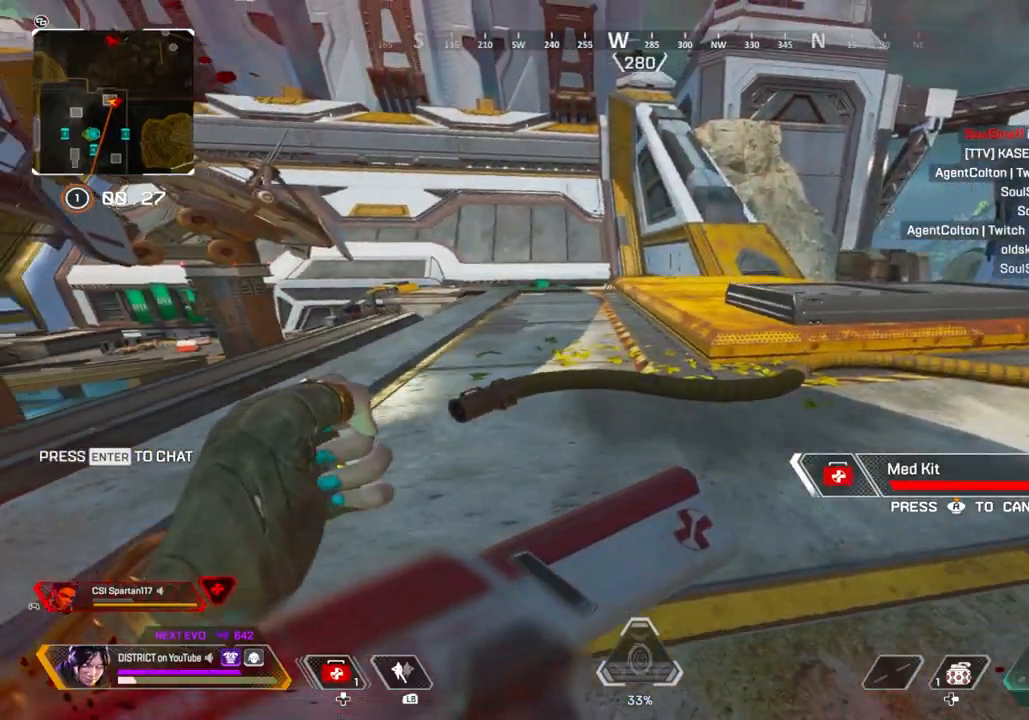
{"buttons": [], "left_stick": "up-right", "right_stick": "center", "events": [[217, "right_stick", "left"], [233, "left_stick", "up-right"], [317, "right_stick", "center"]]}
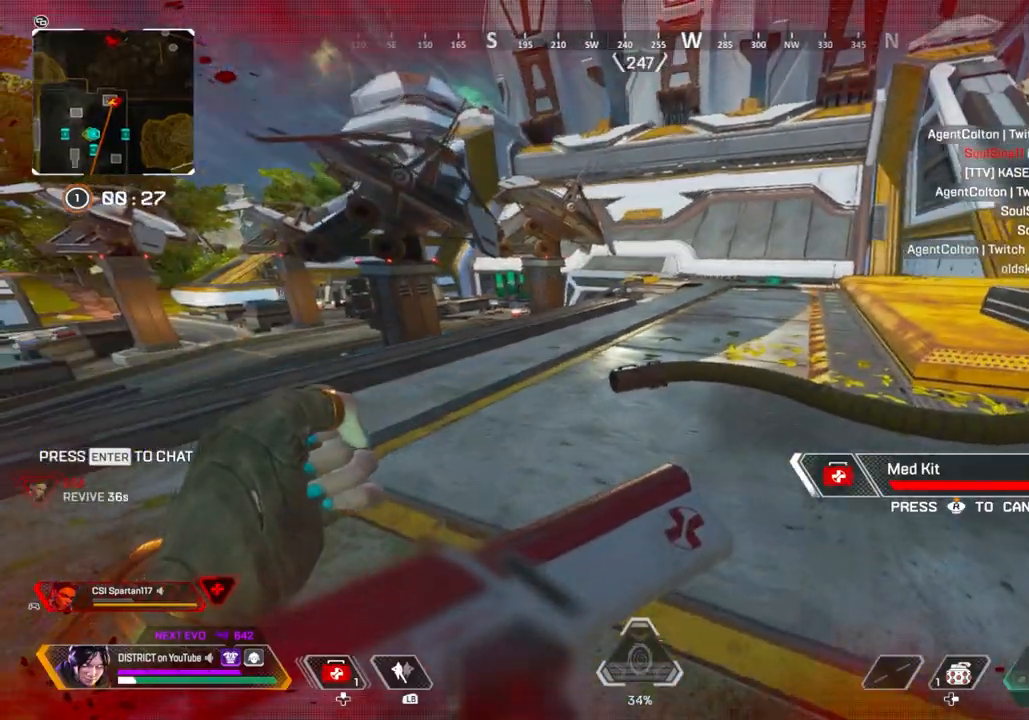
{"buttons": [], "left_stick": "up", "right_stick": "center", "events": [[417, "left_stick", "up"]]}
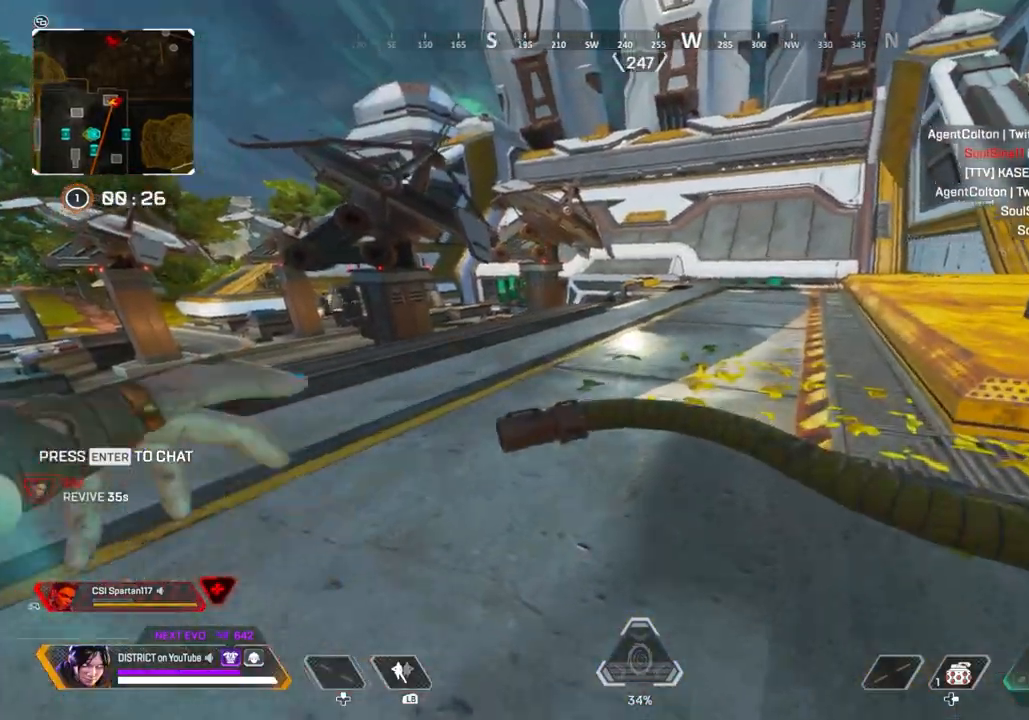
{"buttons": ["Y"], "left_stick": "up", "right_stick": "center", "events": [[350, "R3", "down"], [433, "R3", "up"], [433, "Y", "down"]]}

★ ★ ★ ★ ★ ★ ★

**Aim of the task:**
Write out the data above in full and exactly, but not the pictures.

**Result for this task:**
{"buttons": [], "left_stick": "up-right", "right_stick": "center", "events": [[217, "right_stick", "left"], [233, "left_stick", "up-right"], [317, "right_stick", "center"]]}
{"buttons": [], "left_stick": "up", "right_stick": "center", "events": [[417, "left_stick", "up"]]}
{"buttons": ["Y"], "left_stick": "up", "right_stick": "center", "events": [[350, "R3", "down"], [433, "R3", "up"], [433, "Y", "down"]]}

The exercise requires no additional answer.